The title refers to young Deputy U.S. Marshal Carl Webster, a quick-drawing slickster who wants to become the most famous lawman west of the Mississippi, and does little to hide his vanity. At 15 years old, Webster witnessed the vicious Emmet Long shooting an officer in a drugstore robbery, but what rankled him the most is that Long snatched away Webster's peach ice-cream cone and called him a "greaser." Webster gets his revenge six years later by making Long the first in what will become an impressive list of vanquished outlaws, and he seals his fame with a cool catchphrase: "If I have to pull my weapon, I'll shoot to kill." (Funny how often he "has" to pull it.) Webster's chief rival is Jack Belmont, the black-hearted son of an oil millionaire who's out to show up his dad by knocking off more banks than Pretty Boy Floyd. Both stand to gain from the purple pen of Tony Antonelli, a True Detective magazine writer who follows the story as it develops, and plans to stretch his two-cents-a-word bounty to the limit.

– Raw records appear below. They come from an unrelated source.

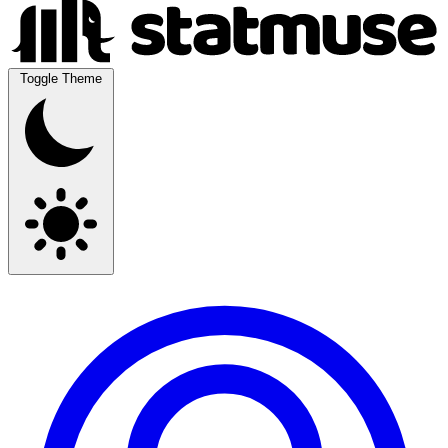
Toggle Theme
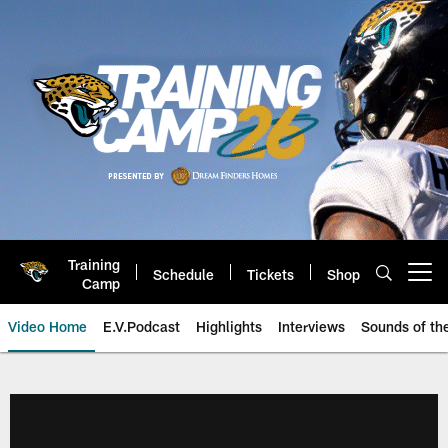
Skip
to
main
content
Training
Schedule
Tickets
Shop
Open menu button
Camp
Video Home
E.V.Podcast
Highlights
Interviews
Sounds of t
Jaguars Video | Jacksonville Ja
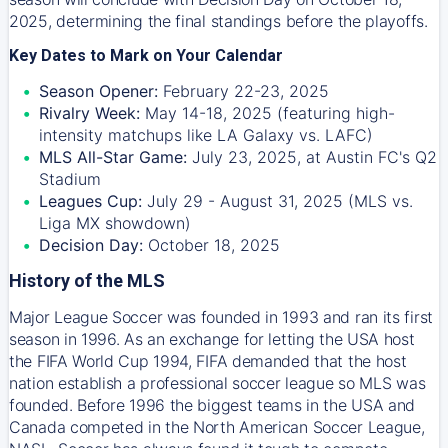
2025, determining the final standings before the playoffs.
Key Dates to Mark on Your Calendar
Season Opener:
February 22-23, 2025
Rivalry Week:
May 14-18, 2025 (featuring high-
intensity matchups like LA Galaxy vs. LAFC)
MLS All-Star Game:
July 23, 2025, at Austin FC's Q2
Stadium
Leagues Cup:
July 29 - August 31, 2025 (MLS vs.
Liga MX showdown)
Decision Day:
October 18, 2025
History of the MLS
Major League Soccer was founded in 1993 and ran its first
season in 1996. As an exchange for letting the USA host
the FIFA World Cup 1994, FIFA demanded that the host
nation establish a professional soccer league so MLS was
founded. Before 1996 the biggest teams in the USA and
Canada competed in the North American Soccer League,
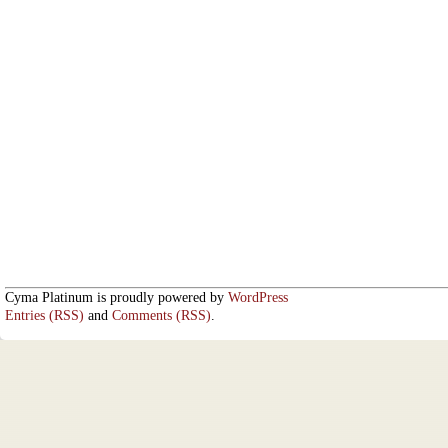
Cyma Platinum is proudly powered by
WordPress
Entries (RSS)
and
Comments (RSS)
.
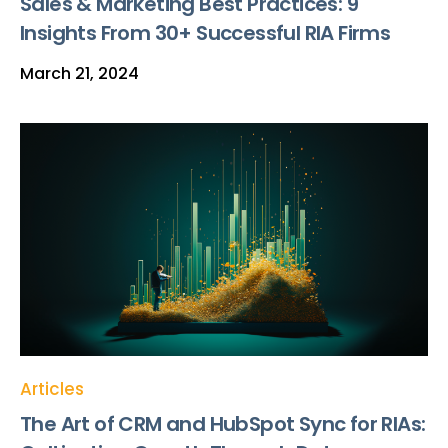
Sales & Marketing Best Practices: 9
Insights From 30+ Successful RIA Firms
March 21, 2024
Articles
The Art of CRM and HubSpot Sync for RIAs:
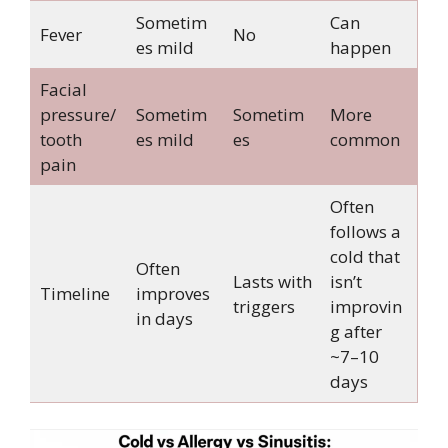
Sometim
Can
Fever
No
es mild
happen
Facial
pressure/
Sometim
Sometim
More
tooth
es mild
es
common
pain
Often
follows a
cold that
Often
Lasts with
isn’t
Timeline
improves
triggers
improvin
in days
g after
~7–10
days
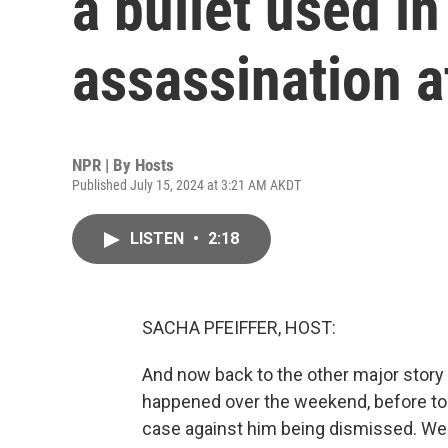
a bullet used i
assassination 
NPR | By
Hosts
Published July 15, 2024 at 3:21 AM AKDT
LISTEN
•
2:18
SACHA PFEIFFER, HOST:
And now back to the other major story
happened over the weekend, before to
case against him being dismissed. We 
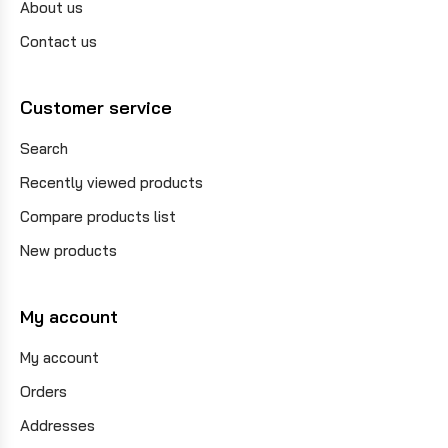
About us
Contact us
Customer service
Search
Recently viewed products
Compare products list
New products
My account
My account
Orders
Addresses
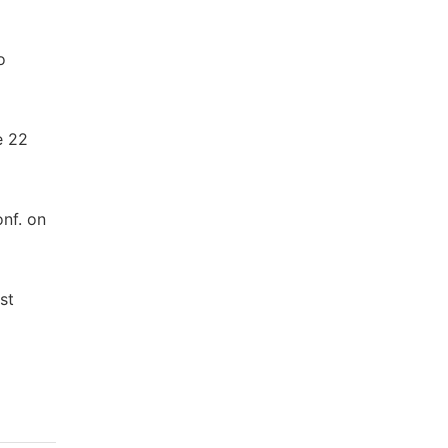
o
e 22
onf. on
st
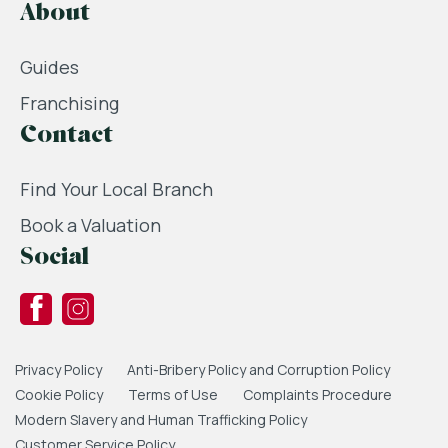
About
Guides
Franchising
Contact
Find Your Local Branch
Book a Valuation
Social
Privacy Policy
Anti-Bribery Policy and Corruption Policy
Cookie Policy
Terms of Use
Complaints Procedure
Modern Slavery and Human Trafficking Policy
Customer Service Policy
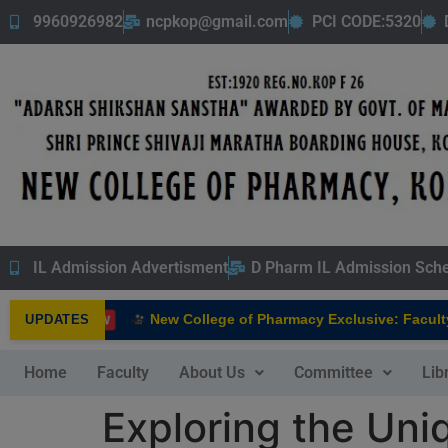
9960926982
ncpkop@gmail.com
PCI CODE:5320
IL Admission Advertisment
D Pharm IL Admission Sch
New College of Pharmacy Exclusive: Faculty In
UPDATES
NEW
Home
Faculty
About Us
Committee
Lib
Exploring the Uni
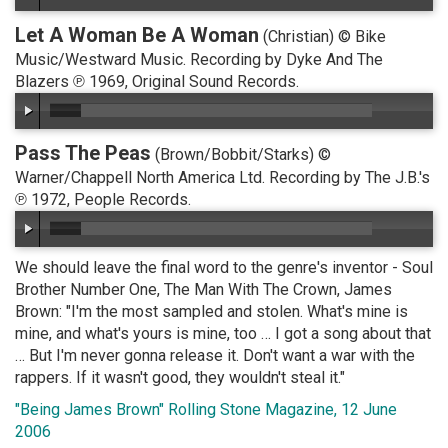
Let A Woman Be A Woman
(Christian) © Bike
Music/Westward Music. Recording by Dyke And The
Blazers ℗ 1969, Original Sound Records.
Pass The Peas
(Brown/Bobbit/Starks) ©
Warner/Chappell North America Ltd. Recording by The J.B.'s
℗ 1972, People Records.
We should leave the final word to the genre's inventor - Soul
Brother Number One, The Man With The Crown, James
Brown: "I'm the most sampled and stolen. What's mine is
mine, and what's yours is mine, too … I got a song about that
… But I'm never gonna release it. Don't want a war with the
rappers. If it wasn't good, they wouldn't steal it."
"Being James Brown" Rolling Stone Magazine, 12 June
2006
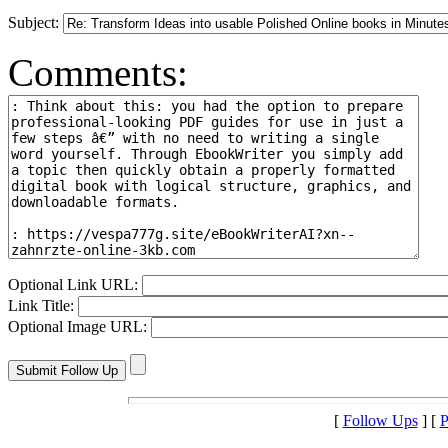
Subject:
Comments:
Optional Link URL:
Link Title:
Optional Image URL:
[
Follow Ups
] [
P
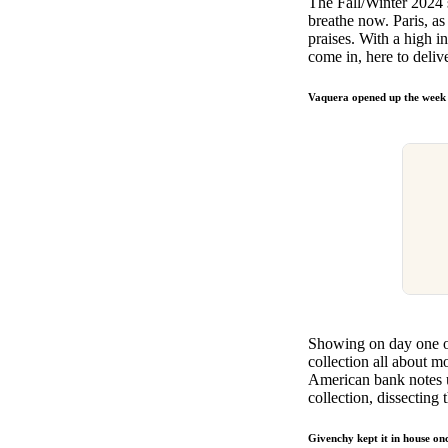
The Fall/Winter 2024 s
Pulp
breathe now. Paris, as 
3 months ago
· 6 min read
praises. With a high 
come in, here to deliv
Vaquera opened up the week ta
Showing on day one o
collection all about 
American bank notes us
collection, dissecting
Givenchy kept it in house on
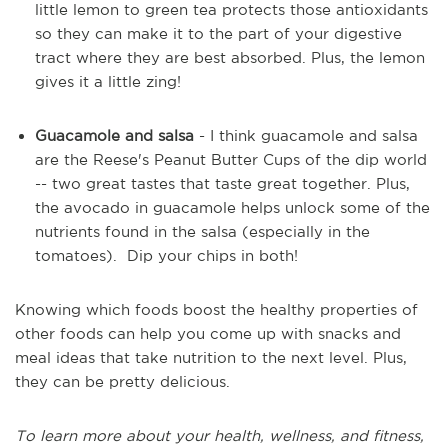
little lemon to green tea protects those antioxidants
so they can make it to the part of your digestive
tract where they are best absorbed. Plus, the lemon
gives it a little zing!
Guacamole and salsa
- I think guacamole and salsa
are the Reese's Peanut Butter Cups of the dip world
-- two great tastes that taste great together. Plus,
the avocado in guacamole helps unlock some of the
nutrients found in the salsa (especially in the
tomatoes). Dip your chips in both!
Knowing which foods boost the healthy properties of
other foods can help you come up with snacks and
meal ideas that take nutrition to the next level. Plus,
they can be pretty delicious.
To learn more about your health, wellness, and fitness,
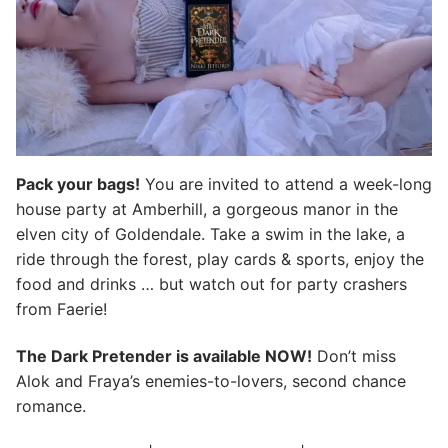
Pack your bags!
You are invited to attend a week-long
house party at Amberhill, a gorgeous manor in the
elven city of Goldendale. Take a swim in the lake, a
ride through the forest, play cards & sports, enjoy the
food and drinks … but watch out for party crashers
from Faerie!
The Dark Pretender is available NOW!
Don’t miss
Alok and Fraya’s enemies-to-lovers, second chance
romance.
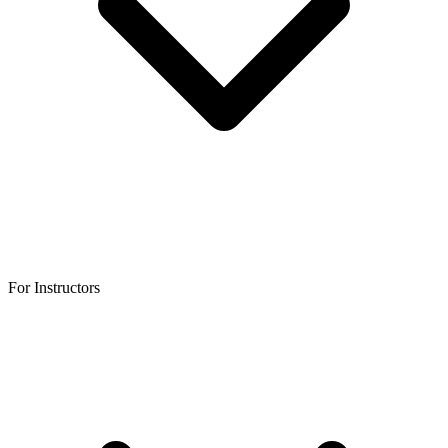
For Instructors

Never pressing for effect, Leonard effortlessly evokes the speakeasies and whorehouses that harbor these seedy characters at the height of jazz-age Kansas City, where the likes of Louis Armstrong and Count Basie could be heard above the fray. True to the book's archetypal spirit, the women are generally tougher than the men—they're all lion-hearted exotic dancers and/or prostitutes who know how to handle themselves in the company of roughnecks. A smooth-running tour through a vibrant period in American history, The Hot Kid hopscotches from one memorable setpiece to another, including a shootout at a speakeasy where Webster and Belmont team up against local Klansmen, a showdown with police in which a gun moll shoots her felon boyfriend in the back, and an ending that brings the arrogant Webster back to his roots. After 50 years and 40 novels, Leonard shows no signs of losing his touch.